Baurecht

Bescheid, Klagebefugnis, Zulassung, Ermessen, Immissionen, Umweltrecht, Genehmigungsverfahren, Vergleich, Verfahren, Schriftsatz, Bindungswirkung, Betrieb, Hauptsache, Prognose, Kosten des Verfahrens, billigem Ermessen

Aktenzeichen  22 A 21.40009

Datum:
7.3.2022
Rechtsgebiet:
Fundstelle:
BeckRS – 2022, 6542
Gerichtsart:
VGH
Gerichtsort:
München
Rechtsweg:
Verwaltungsgerichtsbarkeit
Normen:

 

Leitsatz

Tenor

I. Das Verfahren wird eingestellt.
II. Die Klägerin hat die Kosten des Verfahrens einschließlich der außergerichtlichen Kosten der Beigeladenen zu tragen.
III. Der Streitwert wird auf 30.000 Euro festgesetzt.

Gründe

Die Klägerin hat den Rechtsstreit mit Schriftsatz vom 17. Februar 2022 in der Hauptsache für erledigt erklärt. Der Beklagte hat der Erledigungserklärung mit Schriftsatz vom 23. Februar 2022 und die Beigeladene vorab mit Schriftsatz vom 9. Februar 2022 zugestimmt. In entsprechender Anwendung von § 92 Abs. 3 VwGO ist das Verfahren daher durch Beschluss einzustellen und dabei nach § 161 Abs. 2 Satz 1 VwGO über die Kosten des Verfahrens unter Berücksichtigung des bisherigen Streitstands nach billigem Ermessen zu entscheiden.

Aufgaben und Übungen |
[1] Ordne in den Datensätzen die Zeilen zwischen der Zeile mit „cyan arrow: moved 1 px left, 2 px up“ und dem Ende der Datensätze, beide eingeschlossen, als JSON-Liste von Zeichenketten an, eine pro Zeile und ohne Leerzeilen. Lass die Bilder in der Antwort weg.
[2] Nimm bitte den Gerichtsbeschluss dort wieder auf, wo er aufhört, und schreib ihn weiter.

Ausgangsdaten |
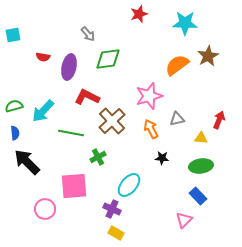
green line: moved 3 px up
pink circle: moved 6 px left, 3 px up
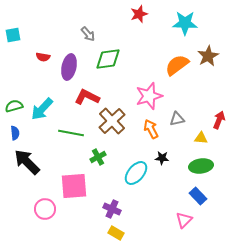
cyan arrow: moved 1 px left, 2 px up
cyan ellipse: moved 7 px right, 12 px up
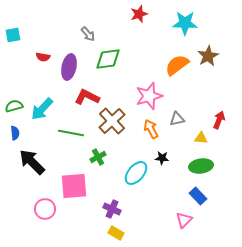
black arrow: moved 5 px right
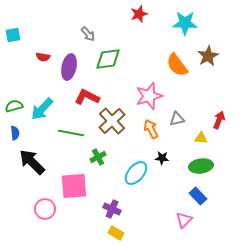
orange semicircle: rotated 90 degrees counterclockwise
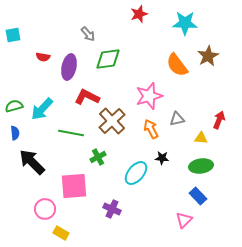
yellow rectangle: moved 55 px left
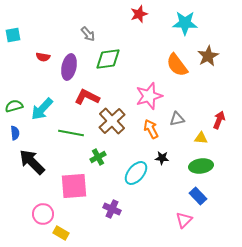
pink circle: moved 2 px left, 5 px down
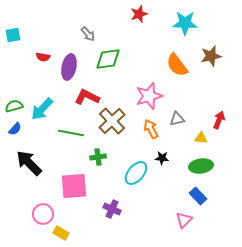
brown star: moved 3 px right; rotated 15 degrees clockwise
blue semicircle: moved 4 px up; rotated 48 degrees clockwise
green cross: rotated 21 degrees clockwise
black arrow: moved 3 px left, 1 px down
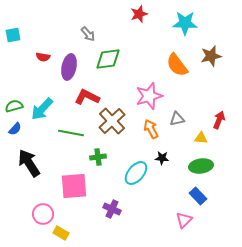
black arrow: rotated 12 degrees clockwise
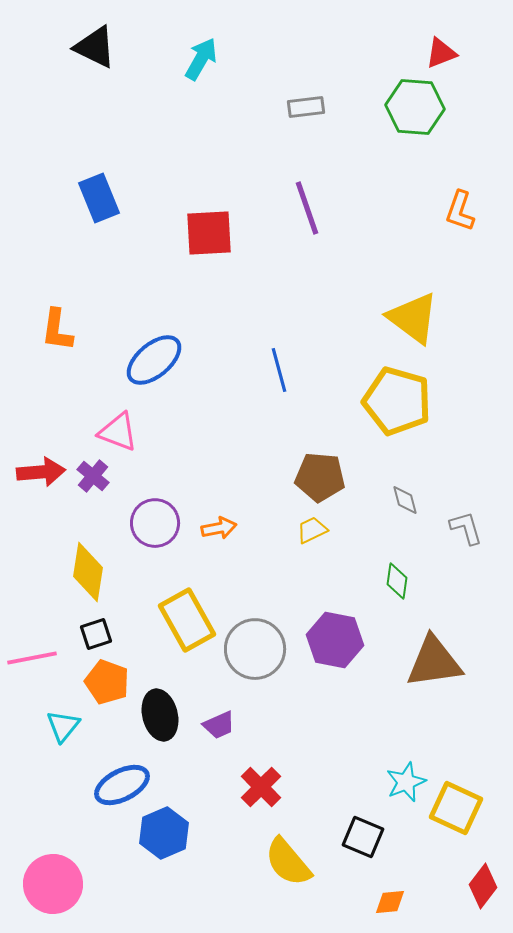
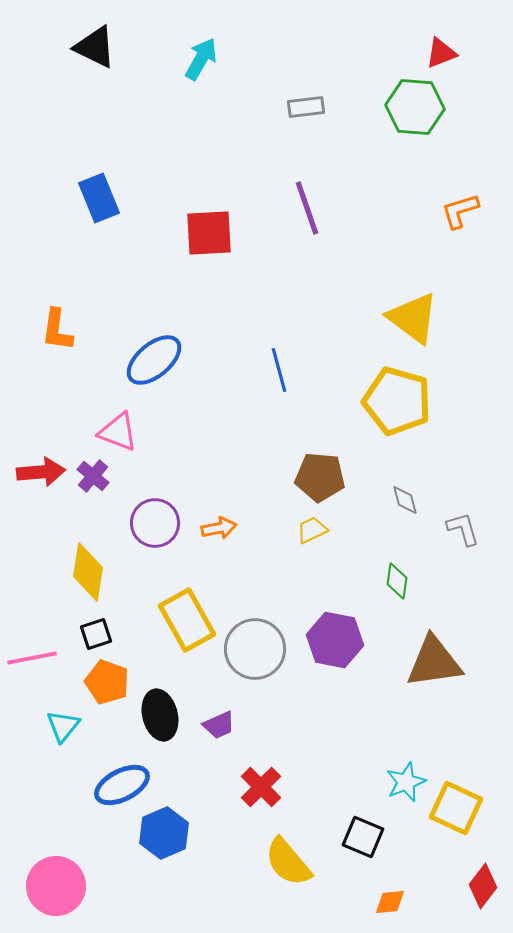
orange L-shape at (460, 211): rotated 54 degrees clockwise
gray L-shape at (466, 528): moved 3 px left, 1 px down
pink circle at (53, 884): moved 3 px right, 2 px down
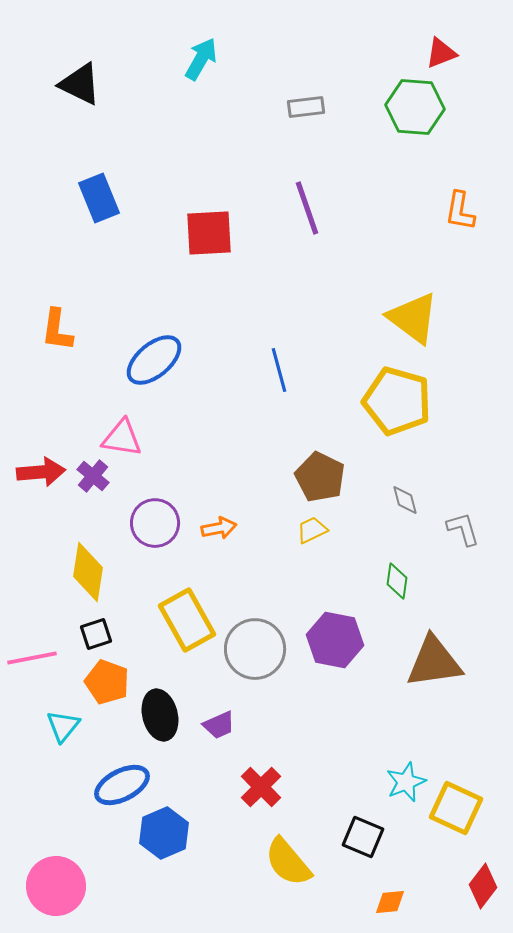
black triangle at (95, 47): moved 15 px left, 37 px down
orange L-shape at (460, 211): rotated 63 degrees counterclockwise
pink triangle at (118, 432): moved 4 px right, 6 px down; rotated 12 degrees counterclockwise
brown pentagon at (320, 477): rotated 21 degrees clockwise
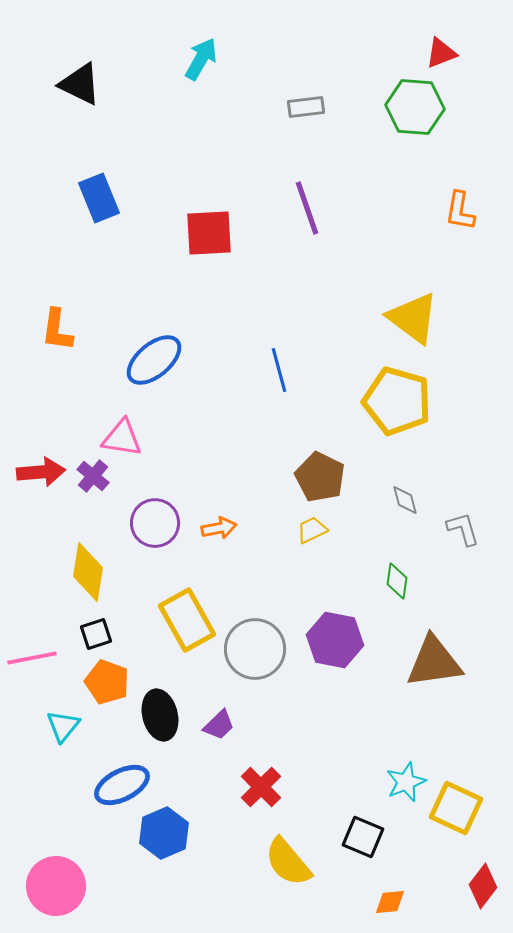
purple trapezoid at (219, 725): rotated 20 degrees counterclockwise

Lösungen der Übungen |
[1]
[
  "cyan arrow: moved 1 px left, 2 px up",
  "cyan ellipse: moved 7 px right, 12 px up",
  "black arrow: moved 5 px right",
  "orange semicircle: rotated 90 degrees counterclockwise",
  "yellow rectangle: moved 55 px left",
  "pink circle: moved 2 px left, 5 px down",
  "brown star: moved 3 px right; rotated 15 degrees clockwise",
  "blue semicircle: moved 4 px up; rotated 48 degrees clockwise",
  "green cross: rotated 21 degrees clockwise",
  "black arrow: moved 3 px left, 1 px down",
  "black arrow: rotated 12 degrees clockwise",
  "orange L-shape at (460, 211): rotated 54 degrees clockwise",
  "gray L-shape at (466, 528): moved 3 px left, 1 px down",
  "pink circle at (53, 884): moved 3 px right, 2 px down",
  "black triangle at (95, 47): moved 15 px left, 37 px down",
  "orange L-shape at (460, 211): rotated 63 degrees counterclockwise",
  "pink triangle at (118, 432): moved 4 px right, 6 px down; rotated 12 degrees counterclockwise",
  "brown pentagon at (320, 477): rotated 21 degrees clockwise",
  "purple trapezoid at (219, 725): rotated 20 degrees counterclockwise"
]

[2]
Billigem Ermessen entspricht es vorliegend, der Klägerin die Kosten des Verfahrens einschließlich der außergerichtlichen Kosten der Beigeladenen aufzuerlegen, weil eine – im Fall des § 161 Abs. 2 Satz 1 VwGO allein gebotene – summarische Prüfung (vgl. BVerwG, B.v. 7.2.2007 – 1 C 7.06 – juris Rn. 2) ergibt, dass die Klage voraussichtlich ohne Erfolg geblieben wäre.
Denn die Klägerin ist durch die Zulassung des vorzeitigen Beginns nach § 8a BImSchG mittels Bescheid vom 23. März 2021 nicht in eigenen, sie schützenden Rechten verletzt (§ 113 Abs. 1 Satz 1 VwGO). Ob es ihr insoweit bereits an der Klagebefugnis oder dem Rechtsschutzbedürfnis fehlt, kann dabei – im Rahmen von § 161 Abs. 2 Satz 1 VwGO – offenbleiben, weil die Klage jedenfalls unbegründet gewesen wäre.
Eine Verletzung drittschützender Verfahrensvorschriften ist bei summarischer Prüfung nicht ersichtlich. Eine mögliche unterbliebene Anhörung Dritter (Art. 28 BayVwVfG) kann die Klägerin schon nicht als eigene Rechtsverletzung geltend machen. Soweit die Ausführungen der Klägerin zur Erforderlichkeit eines Erörterungstermins (vgl. § 10 Abs. 6 BImSchG) sich auch auf das Verfahren nach § 8a BImSchG beziehen sollen, ist ein solcher „isolierter“ Erörterungstermin wohl nicht erforderlich (vgl. OVG NW, B.v. 10.11.2020 – 8 B 1409/20.AK – juris Rn. 37 ff. m.w.N.; Czajka in Feldhaus, Bundesimmissionsschutzrecht, Stand Februar 2022, § 8a BImSchG Rn. 57).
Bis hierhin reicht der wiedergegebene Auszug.